The Obama administration has rejected Russia’s proposal for an agreement imposing legally binding limits on U.S. missile defense, The Washington Free Beacon reported Thursday.
A State Department official said the Russian plan, offered in December, was rejected because the administration could not accept Moscow’s demand that Washington agree to legal limits on missile defenses in Europe. The proposal included restrictions on the deployment of Aegis missile defense ships.
The official said Moscow continues to demand that Washington provide “legally binding guarantees that would create limitations on our ability to develop and deploy future missile defense systems against regional ballistic missile threats such as those from Iran and North Korea.”
He said the United States “cannot and will not accept any obligations that limit our ability to defend ourselves, our allies and our partners, including where we deploy our [ballistic missile defense] capable Aegis ships.”
Additionally, Russian military intervention in Ukraine “led to the suspension of our military-to-military dialogue and we are not currently engaging Russia on the topic of missile defense,” the official said.
The U.S. missile defense program in Europe focuses on countering long-range threats from North Korea and Iran.

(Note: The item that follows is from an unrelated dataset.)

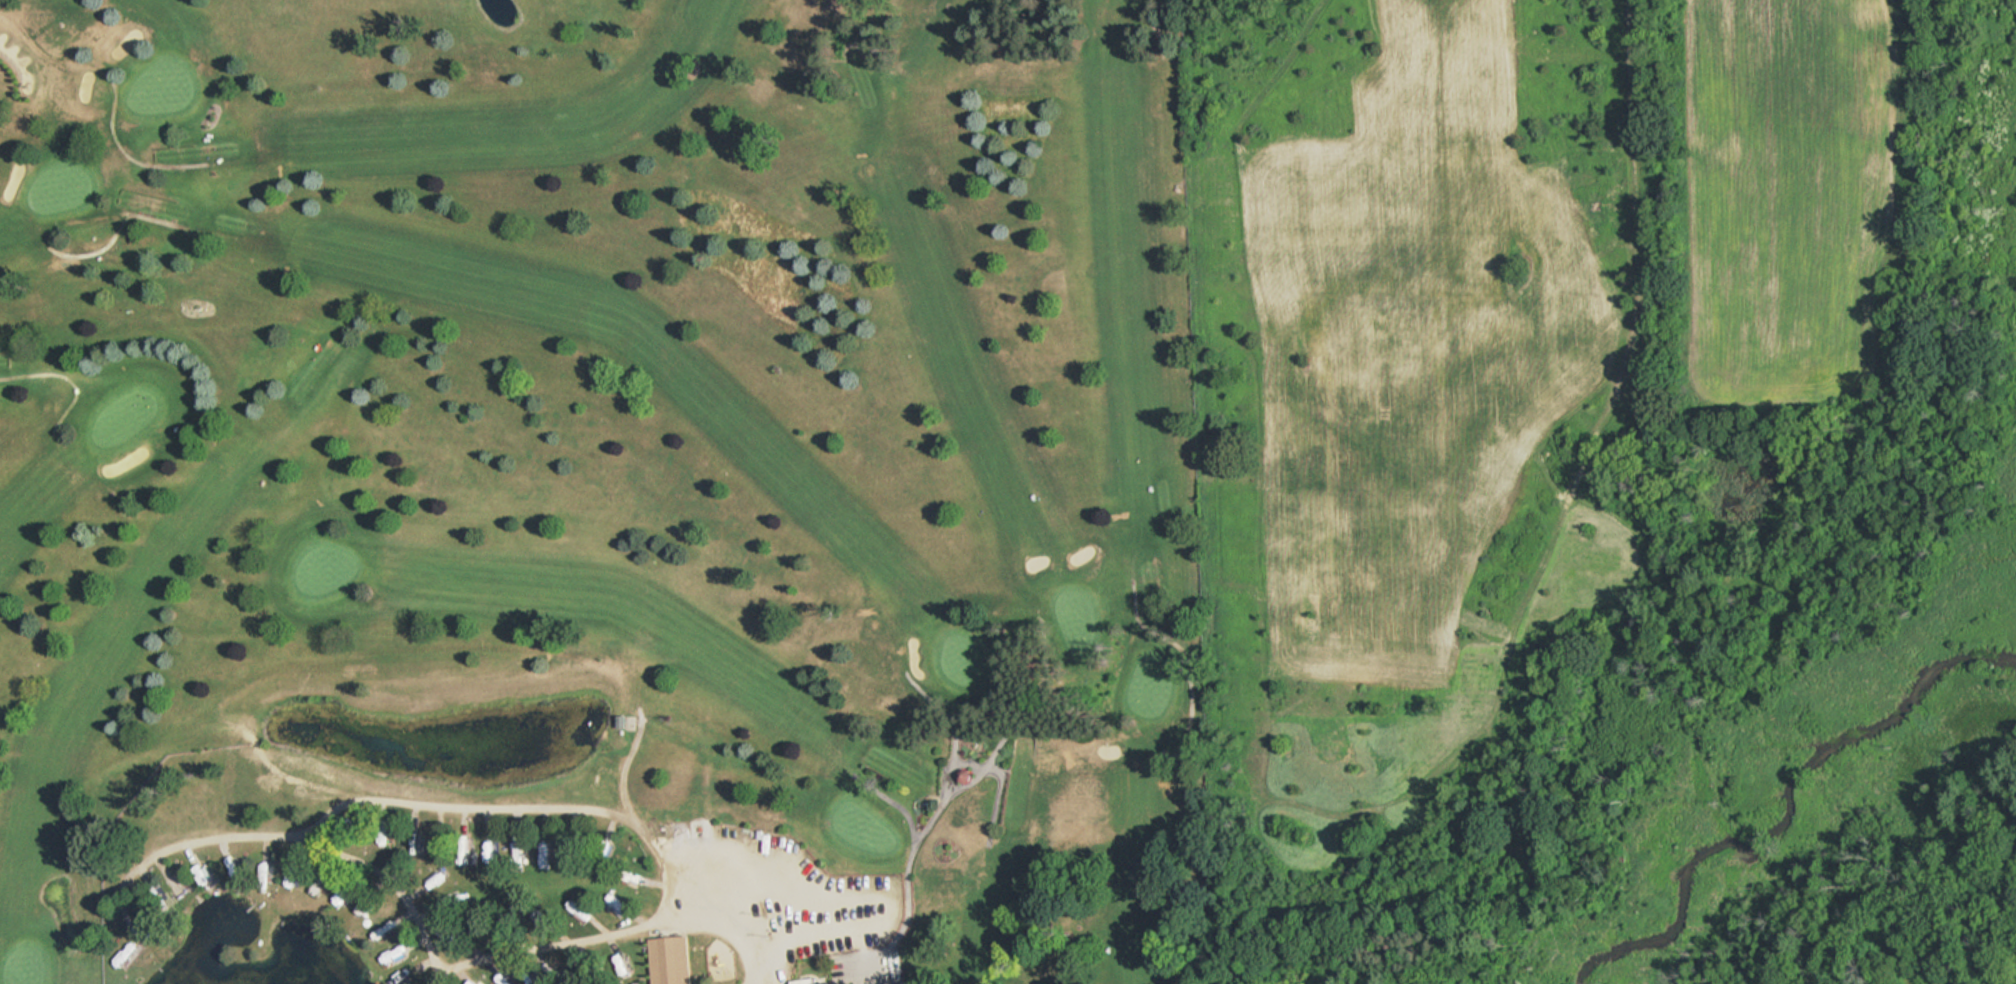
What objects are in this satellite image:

In September 2009, the Obama administration launched its “phased, adaptive approach missile defense plan” for Europe, which called for deploying “increasingly capable” interceptors in four phases.
The Free Beacon’s Bill Gertz writes that the Obama administration, “in an effort to appease Moscow, last year dropped the fourth phase that would have involved the most effective defenses capable of defending the United States from intercontinental ballistic missiles (ICBMs).”
The United States is enhancing its missile-defense capabilities by adding ground-based interceptors in Alaska, deploying radars and sensors, and adding missile defense interceptor ships.
Congressional defense aides and Pentagon officials have said gaining access to U.S. technology was Russia’s main reason for engaging in missile-defense cooperation.
In its draft of the 2015 defense authorization bill, completed on Tuesday, the House Armed Services Committee voted to limit the Pentagon’s ability to provide Russia with sensitive data on missile-defense capabilities that could enable the Kremlin to devise countermeasures to thwart U.S. defenses.
The Obama administration had considered providing classified data to Moscow in an effort to assuage Russian concerns about Western missile defenses.
Russia has embarked on a military modernization program that includes the development of strategic missiles aimed at defeating U.S. defenses. U.S. officials said Moscow’s flight test last month of the RS-24M, a new, multiple-warhead ICBM, is part of this program.